HDCA is a research-grade marker. There are no standardized clinical reference intervals, no consensus guidelines, and no agreed-upon cutpoints for diagnosis. Different labs use different methods (most commonly methods that measure exact molecule concentrations from a stool sample), and absolute numbers can vary substantially between assays. The practical implication is that your single value carries less meaning than your trend over time within the same lab.

Treat any number you receive as orientation, not a verdict. The most useful interpretation comes from comparing your value to your own previous values, measured by the same method, and from looking at HDCA alongside other markers of gut, liver, and metabolic health.

Why One Reading Is Not Enough

Bile acids respond to what you ate, when you ate, what your gut microbes did overnight, and how your liver is processing things on a given day. A single HDCA value is a snapshot of an active conversation, not a fixed property of your biology. The trend matters far more than any single number.
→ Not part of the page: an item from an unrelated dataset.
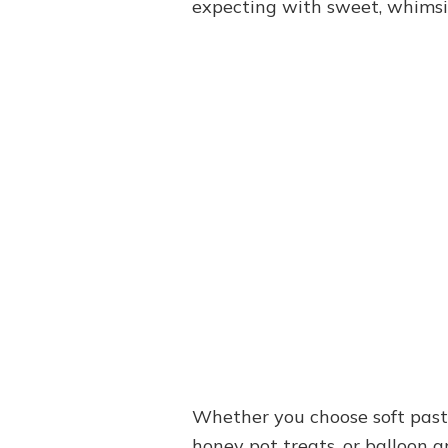
expecting with sweet, whimsi
Whether you choose soft pastels
honey pot treats, or balloon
For tracking, get a baseline measurement, then retest in 3 to 6 months if you are making targeted changes (diet shifts, treating a fatty liver diagnosis, addressing gut symptoms). After that, annual testing is reasonable for most people who want to monitor this system. If you are using HDCA to track response to a specific intervention, retest at the timepoint when the intervention's effect would be expected to show up.
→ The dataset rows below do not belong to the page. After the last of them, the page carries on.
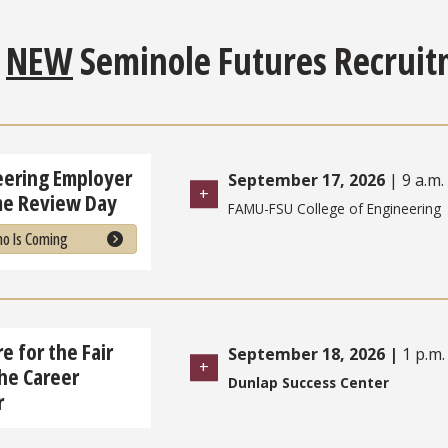
e
NEW
Seminole Futures Recruit
eering Employer
September 17, 2026
| 9 a.m. 
e Review Day
FAMU-FSU College of Engineering
o Is Coming
e for the Fair
September 18, 2026
|
1 p.m.
he Career
Dunlap Success Center
r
What to Do With an Abnormal Result

Because HDCA does not have clinical cutpoints, an unusual result is best interpreted as a prompt to look at the systems it reflects, not as a diagnosis. If your HDCA looks low and you have other signs of fatty liver (elevated ALT, AST, GGT, or imaging findings), that pattern is worth investigating with a hepatologist or your primary care doctor. If your HDCA looks unusual alongside gut symptoms or markers of inflammation like fecal calprotectin, a gastroenterologist is the right person to involve.

Useful companion tests to order alongside HDCA include a full bile acid profile (to see HDCA in context with other bile acids), liver function tests, hs-CRP (high-sensitivity C-reactive protein, a marker of low-grade inflammation), and if gut symptoms are present, calprotectin and a stool microbiome analysis. The combination is more informative than HDCA alone.

When Results Can Be Misleading

• Recent dietary changes: bile acid composition in stool reflects what you ate in the days before collection. A sample taken during an unusual eating pattern (very high fat, low fiber, or after travel) may not reflect your usual biology.
• Recent antibiotic use: HDCA depends on specific gut bacteria. A recent course of antibiotics can suppress the microbes that produce it, lowering your reading without reflecting your usual biology.
• Acute illness or recent surgery: any condition that alters gut transit, bile flow, or systemic inflammation can shift bile acid profiles in the short term.
• Cholestyramine or other bile acid sequestrants: these medications bind bile acids in the gut and can dramatically alter the bile acid pattern measured in stool, without indicating any underlying disease.